The Archaeology of Storytelling • 26 September 2008 • The SnowBlog
The Archaeology of Storytelling
I find it sort of strange and sort of interesting that some events take place in stories because they took place in previous stories and have become sort of weird convention. It's even stranger when these events don't happen naturally in real life. For instance, I've lost count of the number of times someone on TV has magnified a grainy photograph a few hundred times and then 'enhanced' it to reveal an important clue. That might have worked before most of us had either digital cameras or much experience of computers, but surely no one is fooled now. We don't really think that even the most powerful computer can take the three dots on a photo that represent a shiny brass button and reveal a reflection which shows the number plate of the killer's car, do we? Likewise I've mentioned before my surprise at how often I see a 'binary explosive' on TV. Nothing wrong with the idea of a two-part explosive, any more than there's anything wrong with the idea of a two-part glue, but in movies it's always used as a way to evade detection because the two components are harmless before you mix them. We've all seen it half a dozen times on TV and are probably quite surprised to find it's make believe (which is a problem if you happen to be locked up for planning to make such a thing).
Strangest of all is the Hollywood view that if you show people in a spacecraft floating weightlessly it won't look real, so they're shown in a sort of slow-motion instead which the audience interprets as weightlessness and supposedly finds more convincing. In case I didn't make that clear, I'm saying that real weightlessness is thought to look fake, so Hollywood has invented its own fake weightlessness which apparently looks more real. Check out video footage from shuttle missions if you want to see what I mean; it looks nothing like 2001.

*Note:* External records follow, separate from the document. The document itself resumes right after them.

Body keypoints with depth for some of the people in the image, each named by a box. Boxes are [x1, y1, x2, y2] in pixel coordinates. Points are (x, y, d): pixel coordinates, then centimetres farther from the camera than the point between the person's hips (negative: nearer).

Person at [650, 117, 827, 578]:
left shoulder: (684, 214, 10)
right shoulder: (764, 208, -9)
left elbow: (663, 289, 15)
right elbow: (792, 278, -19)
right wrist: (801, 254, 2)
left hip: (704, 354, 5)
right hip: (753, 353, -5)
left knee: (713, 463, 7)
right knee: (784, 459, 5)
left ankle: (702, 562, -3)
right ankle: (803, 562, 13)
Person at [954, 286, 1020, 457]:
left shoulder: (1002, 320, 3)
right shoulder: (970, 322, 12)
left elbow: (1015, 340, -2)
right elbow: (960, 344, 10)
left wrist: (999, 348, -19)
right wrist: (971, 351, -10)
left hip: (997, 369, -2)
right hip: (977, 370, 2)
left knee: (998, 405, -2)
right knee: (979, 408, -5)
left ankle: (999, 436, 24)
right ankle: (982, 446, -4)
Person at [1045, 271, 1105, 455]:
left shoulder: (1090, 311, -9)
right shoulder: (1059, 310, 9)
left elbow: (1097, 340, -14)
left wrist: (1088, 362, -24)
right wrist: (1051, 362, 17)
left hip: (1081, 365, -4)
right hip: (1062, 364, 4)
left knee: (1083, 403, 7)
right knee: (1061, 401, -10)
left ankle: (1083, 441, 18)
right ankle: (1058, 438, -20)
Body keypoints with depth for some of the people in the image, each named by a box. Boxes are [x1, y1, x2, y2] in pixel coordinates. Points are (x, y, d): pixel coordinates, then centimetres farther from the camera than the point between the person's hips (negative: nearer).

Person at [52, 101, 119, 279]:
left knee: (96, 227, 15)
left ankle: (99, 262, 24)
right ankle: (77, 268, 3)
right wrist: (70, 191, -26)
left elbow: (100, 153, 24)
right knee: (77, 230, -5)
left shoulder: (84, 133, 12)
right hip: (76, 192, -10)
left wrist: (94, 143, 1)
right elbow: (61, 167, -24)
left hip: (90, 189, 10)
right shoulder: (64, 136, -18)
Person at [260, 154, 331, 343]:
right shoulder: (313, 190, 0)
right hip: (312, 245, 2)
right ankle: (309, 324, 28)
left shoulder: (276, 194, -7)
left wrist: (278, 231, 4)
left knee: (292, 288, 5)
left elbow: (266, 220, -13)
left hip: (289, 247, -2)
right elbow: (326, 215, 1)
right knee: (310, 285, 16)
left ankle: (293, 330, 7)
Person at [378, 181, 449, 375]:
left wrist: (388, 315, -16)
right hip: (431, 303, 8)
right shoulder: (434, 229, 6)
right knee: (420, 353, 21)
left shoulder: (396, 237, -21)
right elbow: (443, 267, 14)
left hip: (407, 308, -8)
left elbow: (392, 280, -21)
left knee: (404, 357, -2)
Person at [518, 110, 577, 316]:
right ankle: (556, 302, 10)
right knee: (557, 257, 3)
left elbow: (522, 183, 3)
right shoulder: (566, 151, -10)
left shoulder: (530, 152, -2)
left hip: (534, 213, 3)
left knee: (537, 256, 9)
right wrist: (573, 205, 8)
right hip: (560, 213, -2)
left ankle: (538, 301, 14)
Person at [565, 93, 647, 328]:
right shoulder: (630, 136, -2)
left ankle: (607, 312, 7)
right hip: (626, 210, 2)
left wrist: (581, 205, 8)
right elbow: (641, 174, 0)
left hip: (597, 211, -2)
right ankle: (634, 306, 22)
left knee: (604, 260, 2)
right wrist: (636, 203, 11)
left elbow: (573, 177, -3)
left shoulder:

I've even seen B movies with time travel devices in them which feature a little three-pronged dealie-bob like the flux capacitor out of Back to the Future. Of course that could just be an homage, but I doubt it. The last thing most B movies want to do is raise the suspicion that they're lifting their ideas from popular blockbusters - specifically popular blockbusters with enough money to afford scary intellectual property lawyers. No, sad to say, I think it's much more likely that whoever designed these knock-off flux capacitors thinks "that's how time machines look".
Of course lots of weird and unrealistic things that happen over and over in movies happen simply because they're awfully damn handy if you've got a plot to service. And there's a sort of pleasurable frisson of recognition when you have one pointed out to you. For instance, it is an inviolable law that if anyone in America is murdered, their front door unlocks itself making it easy for the next visitor to discover the body.
If you haven't already read it, Roger Ebert (who's America's Barry Norman) has compiled a highly entertaining collection of them in The Bigger Little Book of Hollywood Cliches and I recommend it.